Required work:
Give the number of lines in the material below where the word "meningkatkan" shows up, without anything else.

++++++++++++++++++++

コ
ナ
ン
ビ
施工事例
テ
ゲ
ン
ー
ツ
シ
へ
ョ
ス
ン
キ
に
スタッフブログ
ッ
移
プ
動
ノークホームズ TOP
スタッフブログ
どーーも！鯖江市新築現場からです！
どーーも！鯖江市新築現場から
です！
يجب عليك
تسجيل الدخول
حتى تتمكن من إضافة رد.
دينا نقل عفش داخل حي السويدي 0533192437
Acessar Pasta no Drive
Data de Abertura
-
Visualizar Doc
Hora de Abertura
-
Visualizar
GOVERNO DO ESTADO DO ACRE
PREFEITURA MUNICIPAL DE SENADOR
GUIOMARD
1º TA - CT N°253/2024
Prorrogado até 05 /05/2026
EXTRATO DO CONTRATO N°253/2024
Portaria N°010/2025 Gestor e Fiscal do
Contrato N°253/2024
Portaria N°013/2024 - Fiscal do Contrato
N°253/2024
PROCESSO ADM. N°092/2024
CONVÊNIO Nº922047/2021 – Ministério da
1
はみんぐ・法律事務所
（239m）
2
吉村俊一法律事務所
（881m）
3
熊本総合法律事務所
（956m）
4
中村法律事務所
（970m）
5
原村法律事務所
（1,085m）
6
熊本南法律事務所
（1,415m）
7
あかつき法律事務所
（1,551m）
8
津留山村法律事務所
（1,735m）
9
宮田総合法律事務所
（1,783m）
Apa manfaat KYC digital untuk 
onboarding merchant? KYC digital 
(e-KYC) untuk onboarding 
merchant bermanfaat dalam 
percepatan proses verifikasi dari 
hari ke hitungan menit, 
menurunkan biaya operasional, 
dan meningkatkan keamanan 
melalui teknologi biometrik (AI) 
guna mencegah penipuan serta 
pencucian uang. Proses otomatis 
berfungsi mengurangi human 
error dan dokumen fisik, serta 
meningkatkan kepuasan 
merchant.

++++++++++++++++++++

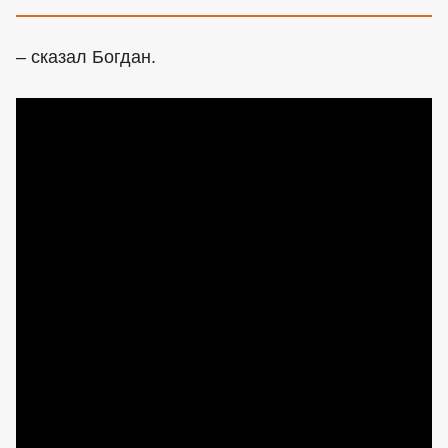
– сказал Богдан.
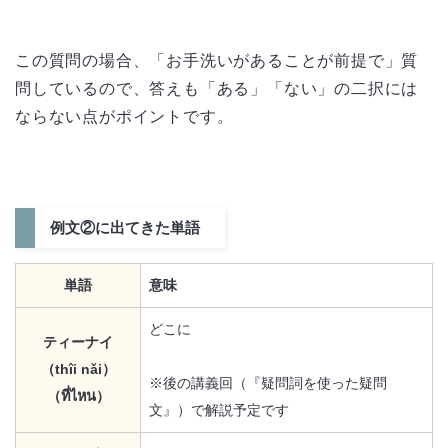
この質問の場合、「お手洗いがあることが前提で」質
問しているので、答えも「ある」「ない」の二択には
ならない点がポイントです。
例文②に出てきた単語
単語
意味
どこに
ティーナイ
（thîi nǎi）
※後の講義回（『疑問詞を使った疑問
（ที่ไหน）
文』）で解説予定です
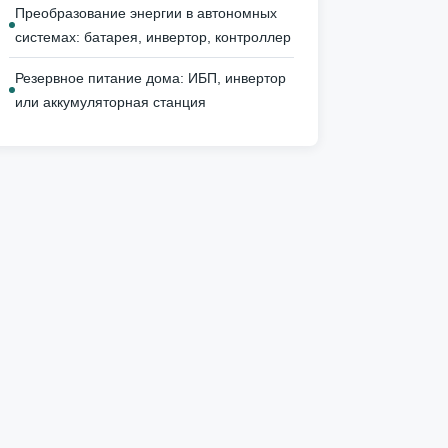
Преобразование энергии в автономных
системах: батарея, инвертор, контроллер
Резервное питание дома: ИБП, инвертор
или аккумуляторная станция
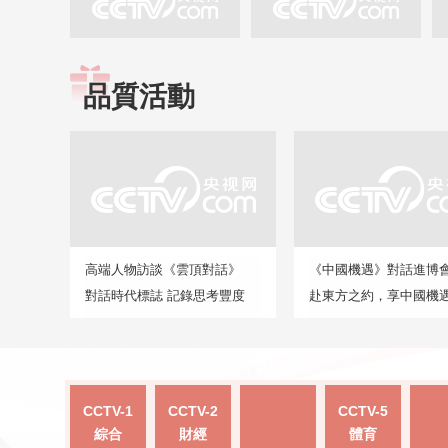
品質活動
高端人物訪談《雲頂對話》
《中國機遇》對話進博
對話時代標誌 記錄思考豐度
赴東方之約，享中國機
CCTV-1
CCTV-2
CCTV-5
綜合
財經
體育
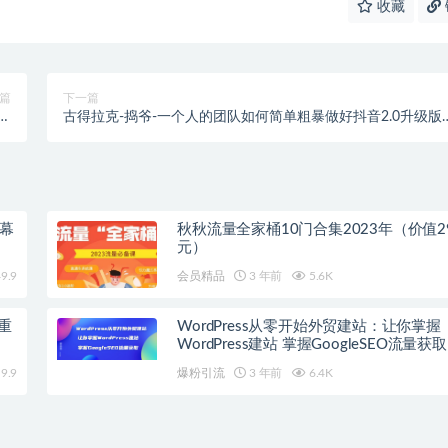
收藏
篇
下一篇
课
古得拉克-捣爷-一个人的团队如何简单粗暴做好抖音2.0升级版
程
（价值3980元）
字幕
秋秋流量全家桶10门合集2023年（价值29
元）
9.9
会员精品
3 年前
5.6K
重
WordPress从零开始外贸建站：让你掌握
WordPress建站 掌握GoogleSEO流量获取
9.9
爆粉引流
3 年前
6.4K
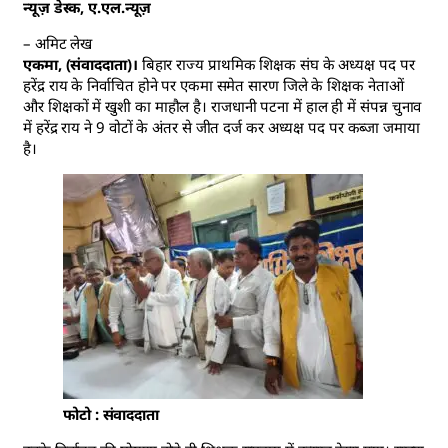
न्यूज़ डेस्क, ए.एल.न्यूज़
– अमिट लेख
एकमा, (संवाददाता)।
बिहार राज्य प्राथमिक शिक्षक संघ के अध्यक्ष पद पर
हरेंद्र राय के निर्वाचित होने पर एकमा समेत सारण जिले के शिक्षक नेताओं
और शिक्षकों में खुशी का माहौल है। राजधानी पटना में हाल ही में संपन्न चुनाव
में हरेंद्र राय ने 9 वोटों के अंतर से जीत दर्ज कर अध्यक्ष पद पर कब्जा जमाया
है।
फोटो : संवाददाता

++++++++++++++++++++

Response:
2